Rewrite the listing below as a two-column CSV with the header row input,output, giving one row for each request: its text under input and its answer under output. Wrap each field in double quotes and replace any line breaks inside a field with spaces.

──────── Available records ────────

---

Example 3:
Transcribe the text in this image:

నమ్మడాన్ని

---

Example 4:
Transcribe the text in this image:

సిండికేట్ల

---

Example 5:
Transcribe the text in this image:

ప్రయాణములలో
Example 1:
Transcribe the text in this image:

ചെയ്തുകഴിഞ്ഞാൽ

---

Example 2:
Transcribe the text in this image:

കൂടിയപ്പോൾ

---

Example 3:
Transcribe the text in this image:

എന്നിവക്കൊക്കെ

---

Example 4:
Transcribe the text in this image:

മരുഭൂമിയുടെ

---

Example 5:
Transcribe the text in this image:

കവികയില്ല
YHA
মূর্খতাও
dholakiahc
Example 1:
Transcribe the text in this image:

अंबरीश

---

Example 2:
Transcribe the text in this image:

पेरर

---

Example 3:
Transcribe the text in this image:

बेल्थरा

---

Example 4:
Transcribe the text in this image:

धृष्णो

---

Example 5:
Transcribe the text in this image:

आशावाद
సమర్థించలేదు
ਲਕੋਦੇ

────────

Final result
input,output
"--- Example 3: Transcribe the text in this image:","నమ్మడాన్ని"
"--- Example 4: Transcribe the text in this image:","సిండికేట్ల"
"--- Example 5: Transcribe the text in this image:","ప్రయాణములలో"
"Example 1: Transcribe the text in this image:","ചെയ്തുകഴിഞ്ഞാൽ"
"--- Example 2: Transcribe the text in this image:","കൂടിയപ്പോൾ"
"--- Example 3: Transcribe the text in this image:","എന്നിവക്കൊക്കെ"
"--- Example 4: Transcribe the text in this image:","മരുഭൂമിയുടെ"
"--- Example 5: Transcribe the text in this image:","കവികയില്ല YHA মূর্খতাও dholakiahc"
"Example 1: Transcribe the text in this image:","अंबरीश"
"--- Example 2: Transcribe the text in this image:","पेरर"
"--- Example 3: Transcribe the text in this image:","बेल्थरा"
"--- Example 4: Transcribe the text in this image:","धृष्णो"
"--- Example 5: Transcribe the text in this image:","आशावाद సమర్థించలేదు ਲਕੋਦੇ"